🎬『世界で一番美しい少年』クリスティーナ・リンドストロム、クリスティアン・ペトリ監督/スウェーデン/98分/12月17日よりヒューマントラストシネマ渋谷、新宿シネマカリテ、名古屋伏見ミリオン座他にて全国ロードショー公開。
ルキノ・ヴィスコンティ監督の『ベニスに死す』(1971)は2回ほど観ているがストーリーより、ビョルン・アンドレセンのギリシャ彫刻のような完璧な美しさの前にひれ伏したい気分になったことだけ覚えている。
このドキュメンタリーで美少年のその後を見ると精神的な苦労が次々と押し寄せて来たことがわかった。
今は、白いひげをはやした(1955年生まれ)彼は、65、6歳だが姿勢もよく年齢より老けて見えるが、なかなかの男前だ。
『ベニスで死す』の後に日本に数ヶ月滞在して、コマーシャルにでたり、歌を吹き込んだり(歌は上手で音程もいい)していたとは知らなかった。そしてその時泊まった帝国ホテルに、このドキュメンタリーのために来日した時も、同じ部屋に泊まったシーンが出てきた。

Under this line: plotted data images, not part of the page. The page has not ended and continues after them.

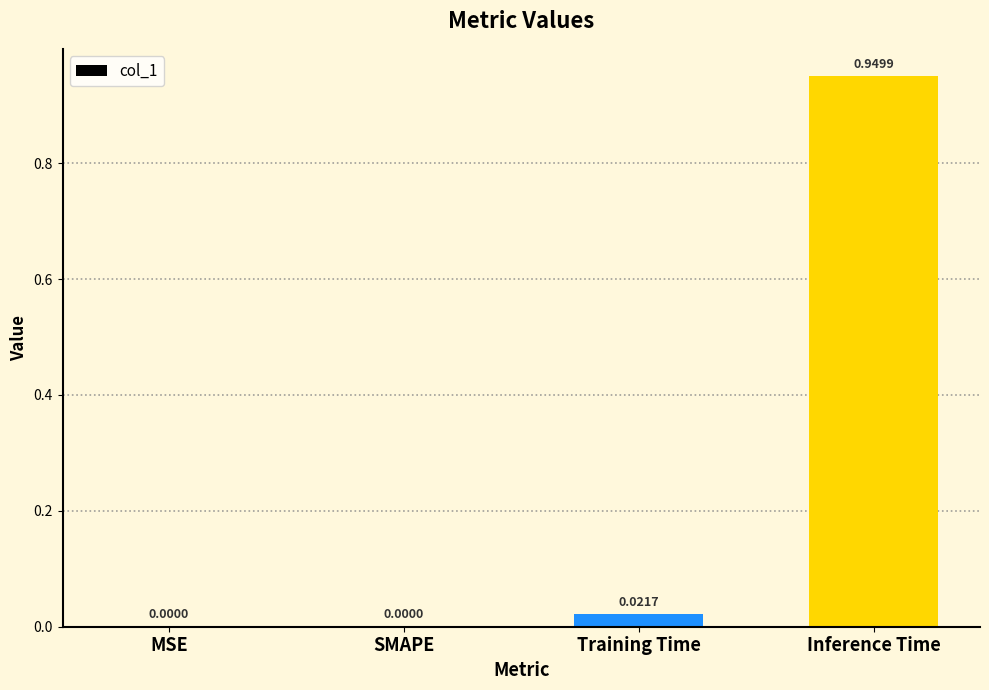

Which has a higher value, Inference Time or MSE?

Inference Time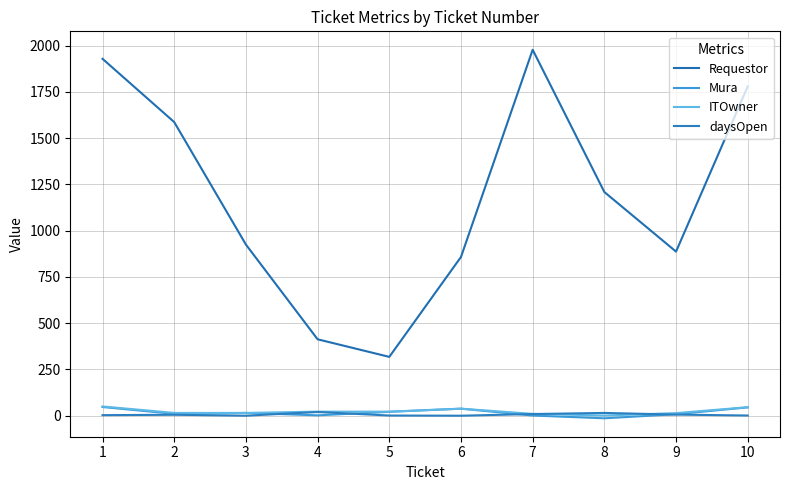

At which label does Requestor reach its peak?

7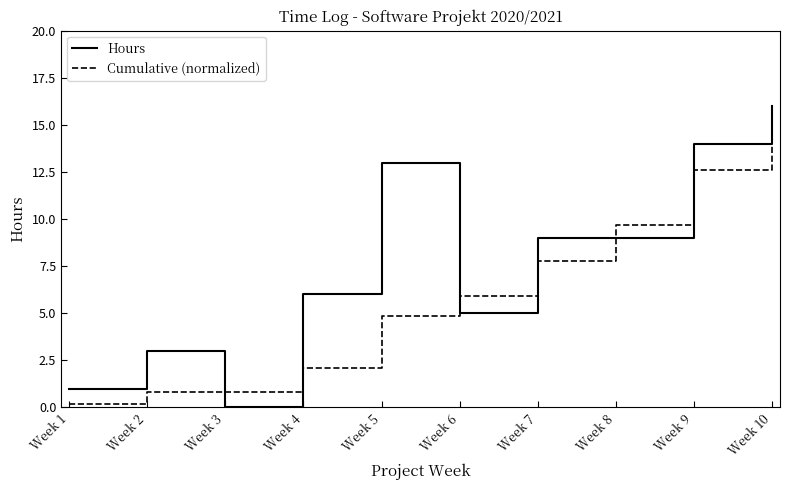

The value of Hours at Week 7 is 5.2. True or false?

False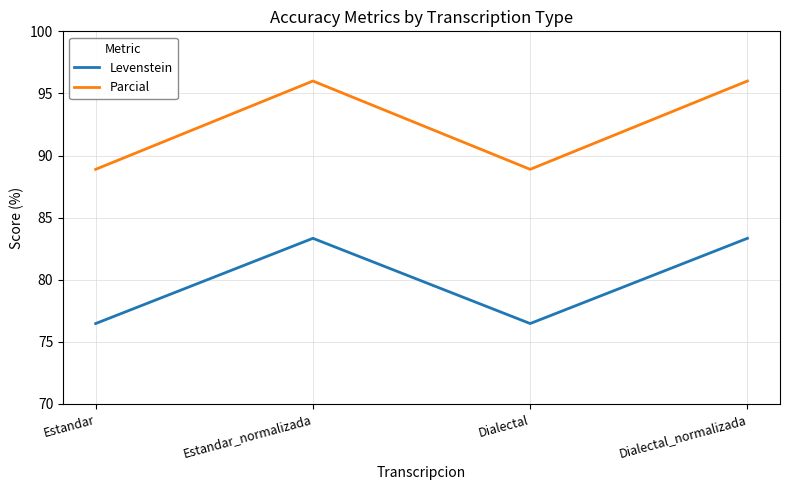

What is the difference between the second highest and second lowest values in the Parcial series?

7.1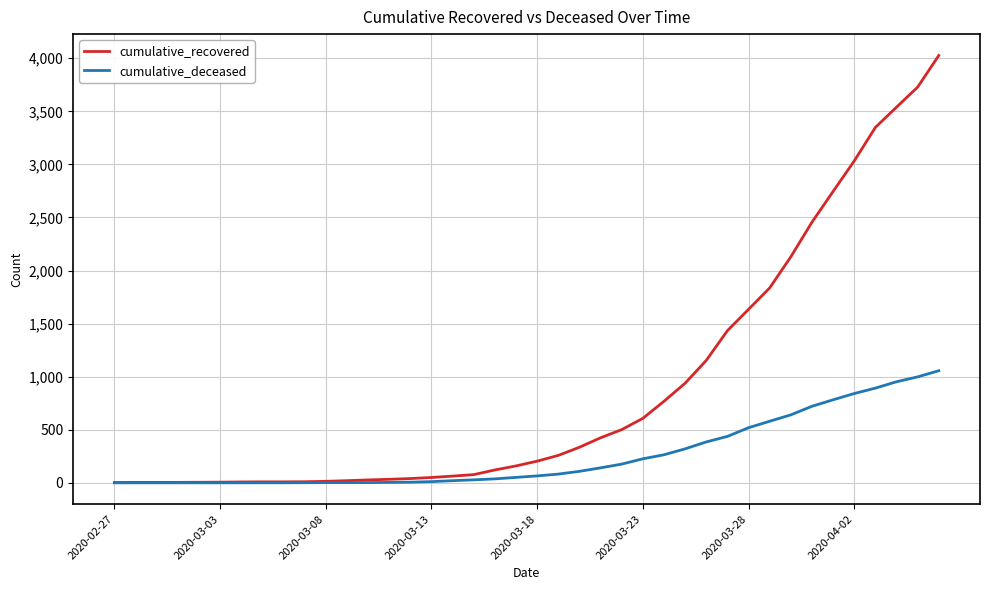

Rank the series by their average value, from lowest to highest.

cumulative_deceased, cumulative_recovered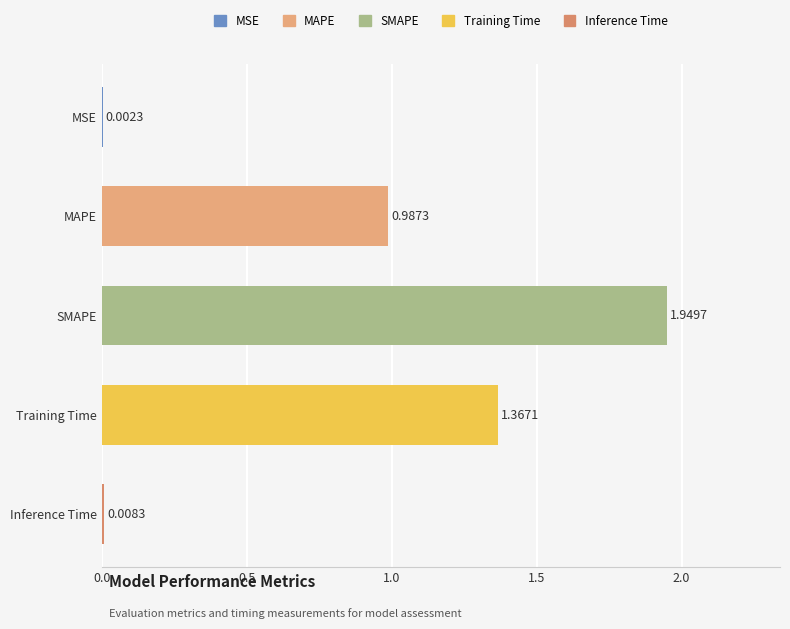

At which label is the value closest to 0?

MSE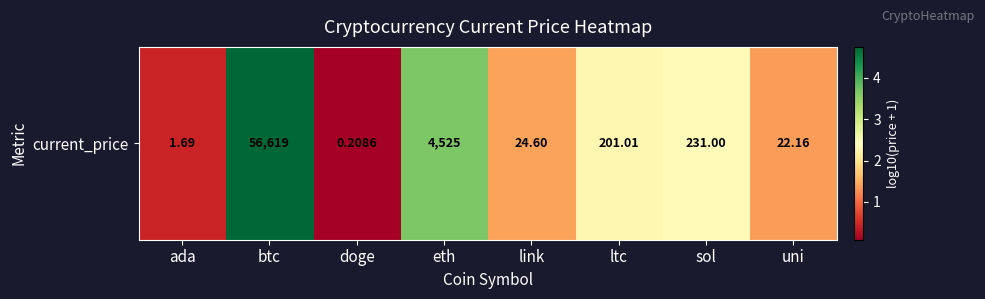

What is the average value?

2.0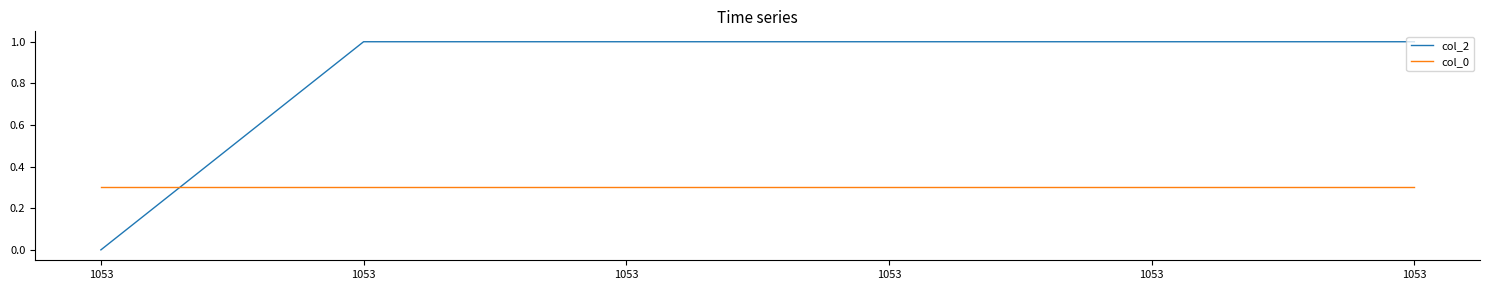

What are all the series names shown in the legend?

col_2, col_0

エレベーターの押すボタンをよく覚えていて懐かしそうにしていた。
50年前の大騒ぎの来日に唯一手元のボタン(当時では珍しいと言っていた)を覚えているなど、孤独感や閉塞感を抱えていたんだなと感じた。
彼の苦難も満ちた半生をとにかく観ていただきたい。そして『ベニスに死す』を正月休みにでもDVDで見るのも一考だろう。
★メリハリのきいた編集がとても良かった。98分の長さにまとめ上げられたのは編集の技。
★彼は音楽学校でピアノを専攻していた。だから歌も勘の良い歌い方をしていた。